─── Exercise data ───

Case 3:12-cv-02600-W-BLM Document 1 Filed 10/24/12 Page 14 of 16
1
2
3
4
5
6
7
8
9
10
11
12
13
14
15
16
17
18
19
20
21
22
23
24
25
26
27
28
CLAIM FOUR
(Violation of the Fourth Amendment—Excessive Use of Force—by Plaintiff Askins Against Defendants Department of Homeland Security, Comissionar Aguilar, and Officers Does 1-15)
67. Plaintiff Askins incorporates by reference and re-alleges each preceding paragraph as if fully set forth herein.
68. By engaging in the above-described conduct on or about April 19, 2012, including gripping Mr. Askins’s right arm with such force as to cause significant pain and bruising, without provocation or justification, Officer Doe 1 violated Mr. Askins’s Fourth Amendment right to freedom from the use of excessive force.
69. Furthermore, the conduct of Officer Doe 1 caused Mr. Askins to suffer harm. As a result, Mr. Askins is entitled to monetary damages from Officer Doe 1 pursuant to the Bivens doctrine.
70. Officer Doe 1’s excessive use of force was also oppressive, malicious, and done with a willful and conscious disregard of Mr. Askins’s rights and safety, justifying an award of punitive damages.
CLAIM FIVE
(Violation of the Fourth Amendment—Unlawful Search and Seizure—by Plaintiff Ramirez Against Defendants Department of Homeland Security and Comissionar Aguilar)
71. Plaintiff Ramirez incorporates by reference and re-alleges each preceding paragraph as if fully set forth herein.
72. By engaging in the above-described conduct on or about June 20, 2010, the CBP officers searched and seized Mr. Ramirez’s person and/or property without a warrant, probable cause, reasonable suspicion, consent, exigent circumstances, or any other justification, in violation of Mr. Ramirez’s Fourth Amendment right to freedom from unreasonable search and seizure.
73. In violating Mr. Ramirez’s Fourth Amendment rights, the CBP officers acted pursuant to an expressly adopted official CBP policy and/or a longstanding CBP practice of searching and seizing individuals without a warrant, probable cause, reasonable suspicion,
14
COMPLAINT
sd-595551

───
─── Exercise data ───

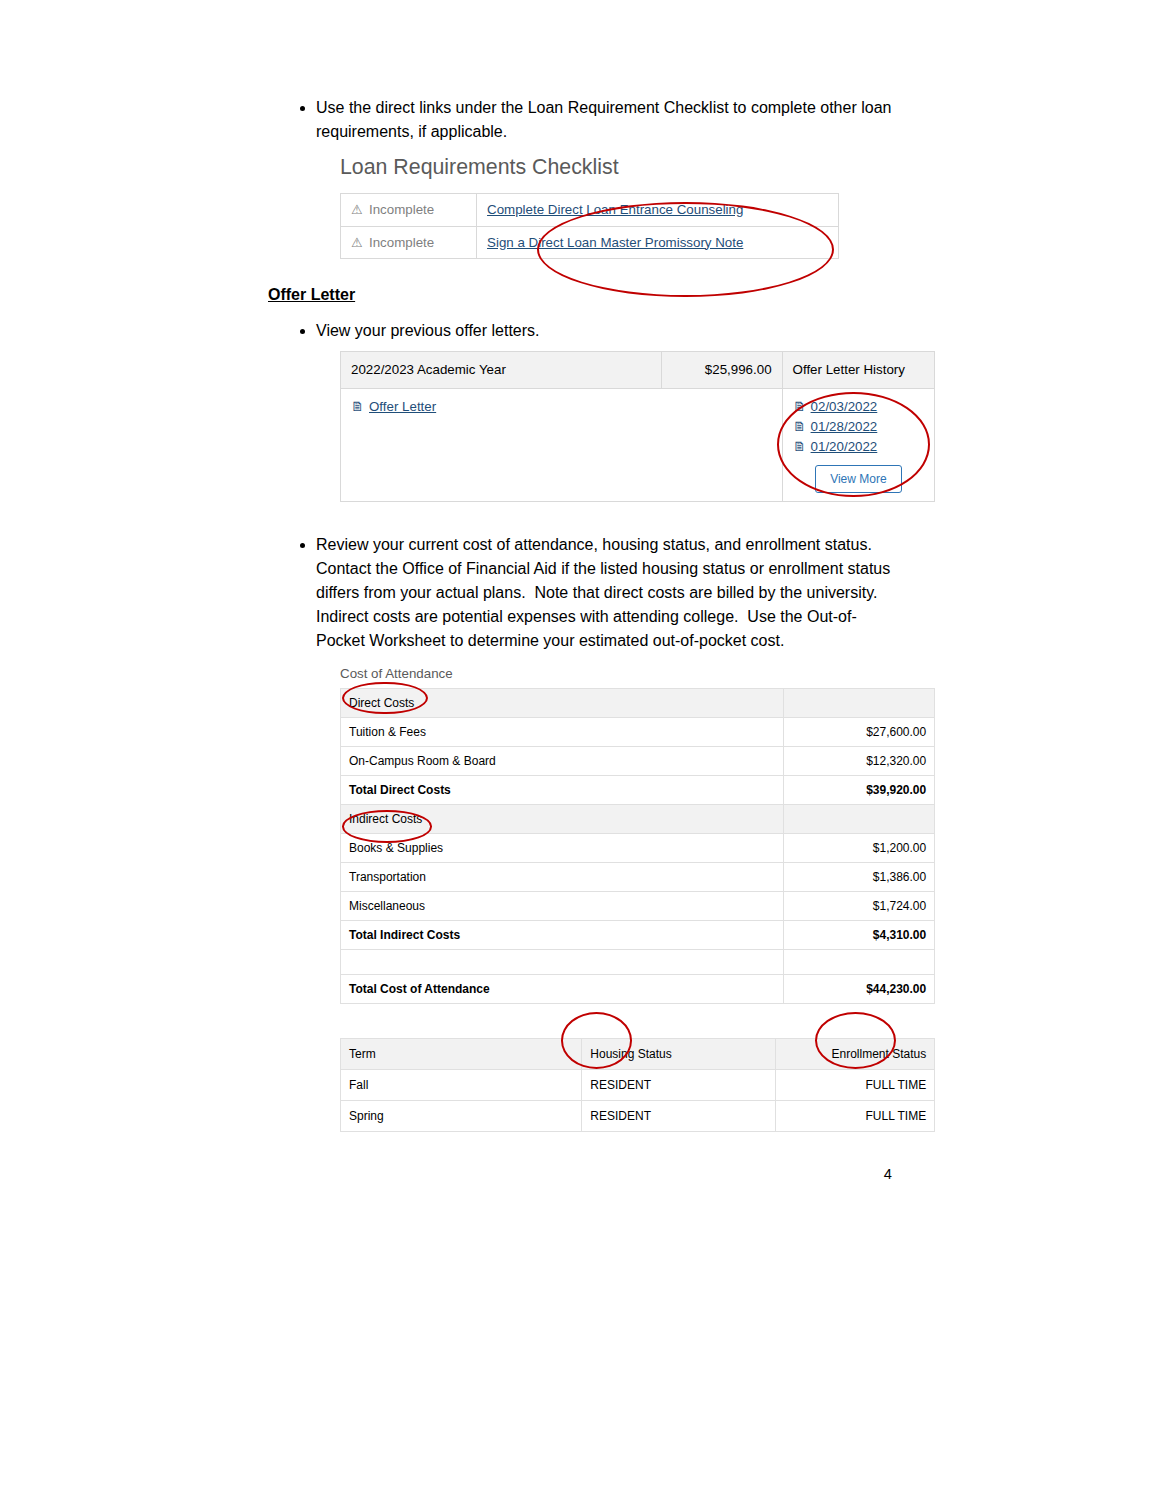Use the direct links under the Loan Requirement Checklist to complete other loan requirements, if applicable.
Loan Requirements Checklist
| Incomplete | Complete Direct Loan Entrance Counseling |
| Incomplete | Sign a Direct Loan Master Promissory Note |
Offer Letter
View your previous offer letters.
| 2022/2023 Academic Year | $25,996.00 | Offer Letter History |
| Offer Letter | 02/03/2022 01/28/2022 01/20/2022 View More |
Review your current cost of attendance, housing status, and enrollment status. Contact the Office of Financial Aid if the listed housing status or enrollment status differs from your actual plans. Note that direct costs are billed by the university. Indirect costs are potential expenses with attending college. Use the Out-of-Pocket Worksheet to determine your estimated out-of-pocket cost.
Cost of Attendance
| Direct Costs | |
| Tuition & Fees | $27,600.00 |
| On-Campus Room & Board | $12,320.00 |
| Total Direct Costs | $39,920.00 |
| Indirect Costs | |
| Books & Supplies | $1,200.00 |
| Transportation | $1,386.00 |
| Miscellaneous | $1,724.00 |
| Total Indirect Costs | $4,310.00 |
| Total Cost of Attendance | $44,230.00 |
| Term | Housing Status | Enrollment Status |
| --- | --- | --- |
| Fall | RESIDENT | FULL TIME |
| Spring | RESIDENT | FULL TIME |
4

───
─── Exercise data ───

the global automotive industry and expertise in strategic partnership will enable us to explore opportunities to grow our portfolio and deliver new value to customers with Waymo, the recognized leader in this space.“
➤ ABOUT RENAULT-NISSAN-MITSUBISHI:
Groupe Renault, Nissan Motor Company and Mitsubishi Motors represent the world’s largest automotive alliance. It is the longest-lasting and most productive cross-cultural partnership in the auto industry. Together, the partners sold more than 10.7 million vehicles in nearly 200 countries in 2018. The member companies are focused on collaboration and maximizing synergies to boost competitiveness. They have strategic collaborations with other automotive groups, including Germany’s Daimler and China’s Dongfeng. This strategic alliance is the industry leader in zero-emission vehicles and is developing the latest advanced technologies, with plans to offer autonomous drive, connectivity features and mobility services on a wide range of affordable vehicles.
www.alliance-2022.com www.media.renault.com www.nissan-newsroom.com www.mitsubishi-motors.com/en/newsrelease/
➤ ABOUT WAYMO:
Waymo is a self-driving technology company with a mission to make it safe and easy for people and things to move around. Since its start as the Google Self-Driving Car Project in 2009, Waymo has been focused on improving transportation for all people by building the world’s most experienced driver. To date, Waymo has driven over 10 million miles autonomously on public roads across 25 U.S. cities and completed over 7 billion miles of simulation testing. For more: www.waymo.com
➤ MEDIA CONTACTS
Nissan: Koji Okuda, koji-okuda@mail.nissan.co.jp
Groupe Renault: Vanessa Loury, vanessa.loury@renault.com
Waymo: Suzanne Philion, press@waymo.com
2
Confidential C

───

Copy every line from the entries that contains the word "incorporates".

**Solution**
67. Plaintiff Askins incorporates by reference and re-alleges each preceding paragraph as if fully set forth herein.
71. Plaintiff Ramirez incorporates by reference and re-alleges each preceding paragraph as if fully set forth herein.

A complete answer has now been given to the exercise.